Алексей поплелся в кухню, пошарив в тумбочке, нашел кусок черствого хлеба, посолил его, зачерпнул кружкой воды из ведра и сел за стол. Чавкая, начал есть.
Стало немного легче.
Алексей выпивал редко и опохмеляться не привык. Проклиная себя, что пил вчера больше всех, он облокотился на стол и сжал виски. В памяти всплывали отдельные фразы, брошенные или услышанные им вчера. Словно из тумана вынырнуло насмешливо-уверенное лицо Крав-на. Возникла и начала жить тревога, не позволил ли он себе чего лишнего, не обидел ли кого-нибудь из гостей. Он помнил только, как тянулся к Кравцу, обнимал его и убеждал, что напрасно тот дает согласие тягаться с ним, Алексеем. "Ты на руки взгляни. Видишь? — повторял он с пьяным упорством. — Видишь? Сенька, брат мои, сорокапудовую бабу, которой сван забивают, одной рукой кантовал. Слышь?.. У нас в бригаде мастеров ниже шестого разряда вообще нет. Чудак ты несчастный!" И не будь Зоси, все, вероятно, кончилось бы еще хуже. "Ну и хозяин! — ругал себя Алексей. — Приемы еще закатываешь… Теперь иди и проси прощения у сталинградцев и Кухты…" И чем больше вспоминал он вчерашнее, тем больше оно казалось ему бесславным.

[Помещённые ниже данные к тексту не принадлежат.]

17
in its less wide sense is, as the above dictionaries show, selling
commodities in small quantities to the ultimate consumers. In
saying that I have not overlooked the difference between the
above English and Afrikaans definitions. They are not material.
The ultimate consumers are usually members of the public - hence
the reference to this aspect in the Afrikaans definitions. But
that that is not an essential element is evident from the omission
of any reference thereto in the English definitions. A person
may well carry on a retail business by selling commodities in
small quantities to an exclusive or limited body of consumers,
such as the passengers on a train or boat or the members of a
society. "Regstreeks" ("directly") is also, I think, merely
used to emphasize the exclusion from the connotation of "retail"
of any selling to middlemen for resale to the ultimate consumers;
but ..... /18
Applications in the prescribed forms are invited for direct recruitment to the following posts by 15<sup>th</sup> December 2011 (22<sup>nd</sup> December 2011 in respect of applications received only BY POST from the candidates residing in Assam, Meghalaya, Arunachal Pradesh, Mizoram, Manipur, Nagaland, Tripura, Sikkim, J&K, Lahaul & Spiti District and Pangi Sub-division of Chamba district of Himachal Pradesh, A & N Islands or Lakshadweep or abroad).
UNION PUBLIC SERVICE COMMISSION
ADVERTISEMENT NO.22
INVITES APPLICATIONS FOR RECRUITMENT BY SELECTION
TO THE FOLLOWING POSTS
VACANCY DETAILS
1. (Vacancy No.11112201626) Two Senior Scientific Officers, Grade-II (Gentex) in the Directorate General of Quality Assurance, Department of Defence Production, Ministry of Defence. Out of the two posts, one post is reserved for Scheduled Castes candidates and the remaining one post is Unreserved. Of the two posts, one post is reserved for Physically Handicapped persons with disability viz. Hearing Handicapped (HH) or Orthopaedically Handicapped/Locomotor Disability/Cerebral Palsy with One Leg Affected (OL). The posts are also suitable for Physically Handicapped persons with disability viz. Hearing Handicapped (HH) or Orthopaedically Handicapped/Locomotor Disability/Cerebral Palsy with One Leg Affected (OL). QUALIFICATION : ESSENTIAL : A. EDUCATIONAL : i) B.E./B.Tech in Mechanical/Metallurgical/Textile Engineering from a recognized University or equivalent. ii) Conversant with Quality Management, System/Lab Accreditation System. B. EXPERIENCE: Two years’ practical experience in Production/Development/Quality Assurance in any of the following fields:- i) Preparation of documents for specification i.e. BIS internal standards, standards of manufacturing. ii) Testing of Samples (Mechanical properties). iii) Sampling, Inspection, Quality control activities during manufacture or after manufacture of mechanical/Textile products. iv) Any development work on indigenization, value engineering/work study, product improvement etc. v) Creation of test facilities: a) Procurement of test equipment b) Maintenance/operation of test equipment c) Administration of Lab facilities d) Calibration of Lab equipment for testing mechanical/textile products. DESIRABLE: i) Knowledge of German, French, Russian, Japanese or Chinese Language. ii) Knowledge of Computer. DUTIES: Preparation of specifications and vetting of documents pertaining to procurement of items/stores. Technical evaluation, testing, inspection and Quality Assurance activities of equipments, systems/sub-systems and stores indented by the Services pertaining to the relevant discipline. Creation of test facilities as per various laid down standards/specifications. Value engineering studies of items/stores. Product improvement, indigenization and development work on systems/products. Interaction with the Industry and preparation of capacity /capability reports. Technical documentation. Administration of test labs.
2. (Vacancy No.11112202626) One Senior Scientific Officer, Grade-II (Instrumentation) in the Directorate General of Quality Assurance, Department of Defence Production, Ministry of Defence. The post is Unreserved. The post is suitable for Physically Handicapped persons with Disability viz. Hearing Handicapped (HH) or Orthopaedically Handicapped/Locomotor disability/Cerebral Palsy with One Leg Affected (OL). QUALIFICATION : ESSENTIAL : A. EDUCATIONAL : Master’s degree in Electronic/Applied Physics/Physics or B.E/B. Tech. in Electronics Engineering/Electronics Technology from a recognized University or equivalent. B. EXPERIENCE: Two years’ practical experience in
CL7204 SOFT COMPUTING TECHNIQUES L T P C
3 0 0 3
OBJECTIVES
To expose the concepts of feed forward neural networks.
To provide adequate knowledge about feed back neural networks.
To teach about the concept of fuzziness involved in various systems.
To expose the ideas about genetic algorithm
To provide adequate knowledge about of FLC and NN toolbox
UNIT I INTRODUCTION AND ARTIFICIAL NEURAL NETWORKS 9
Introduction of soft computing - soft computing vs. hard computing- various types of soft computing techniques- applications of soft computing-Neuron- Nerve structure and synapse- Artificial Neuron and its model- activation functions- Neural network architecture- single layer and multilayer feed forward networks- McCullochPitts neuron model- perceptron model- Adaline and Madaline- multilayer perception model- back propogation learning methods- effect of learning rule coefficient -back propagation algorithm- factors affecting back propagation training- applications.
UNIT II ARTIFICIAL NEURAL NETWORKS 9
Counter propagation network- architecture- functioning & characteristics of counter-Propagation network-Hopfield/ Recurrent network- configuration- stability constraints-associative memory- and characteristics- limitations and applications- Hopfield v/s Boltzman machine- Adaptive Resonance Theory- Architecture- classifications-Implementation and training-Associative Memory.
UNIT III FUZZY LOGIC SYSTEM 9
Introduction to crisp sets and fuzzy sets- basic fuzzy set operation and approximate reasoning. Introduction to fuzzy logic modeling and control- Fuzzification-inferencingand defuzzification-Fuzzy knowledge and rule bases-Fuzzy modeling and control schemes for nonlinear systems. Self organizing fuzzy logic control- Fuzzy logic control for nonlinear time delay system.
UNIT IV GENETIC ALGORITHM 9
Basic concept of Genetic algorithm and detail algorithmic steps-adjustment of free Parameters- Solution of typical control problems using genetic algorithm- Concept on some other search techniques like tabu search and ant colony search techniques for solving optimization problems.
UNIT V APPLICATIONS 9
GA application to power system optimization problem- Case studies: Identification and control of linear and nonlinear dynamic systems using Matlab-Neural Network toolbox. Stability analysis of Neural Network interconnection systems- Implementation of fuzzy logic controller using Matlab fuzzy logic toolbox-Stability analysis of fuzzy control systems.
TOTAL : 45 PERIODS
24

Едва дождавшись, когда встала Зося и начала готовить завтрак, он принялся ее расспрашивать:
— Я, кажись, пьяный был вчера? Голова разваливается. Был? А?
— Неужели не был! — сердито ответила Зося.
— И что за беда такая? Будто на гибель повело. Как с горы катился. Все хотел, чтобы Кравец знал…
— Ну вот и узнал, — все еще непримиримо проговорила Зося, догадываясь, чего от нее добивается Алексей. — Под самым его носом так руками доказывал, что лучше и не скажешь.
— А Кравец?
— Что Кравец! Усмехался и за хозяина был.
— Вот лихо на него!
Семью крепят не только удачи. Если в ней живет любовь, ее укрепляют даже тревоги и неприятности. Тот, кого постигла беда, льнет к своему близкому и теперь единственному защитнику. А тот, кому надо утешать, тронутый, что у него ищут поддержки, проникается сочувствием, лаской. И так устанавливается еще большее согласие. Зося полюбила Алексея удачливого, но с годами, привыкнув к нему, стала уважать мужа и несчастного, виноватого. Она прижимала к себе его большую голову и сидела так молча. Он тяжело дышал, ему было неудобно, но он не шевелился, кроткий и послушный. Таким он оставался еще некоторое время, когда неприятности уже миновали, ходил словно по ниточке, и это было самое счастливое для Зоси время.
Видя, как терзается Алексей, Зося вздохнула:
— Ты не одному Кравцу грубил, ты и Кухту чистил.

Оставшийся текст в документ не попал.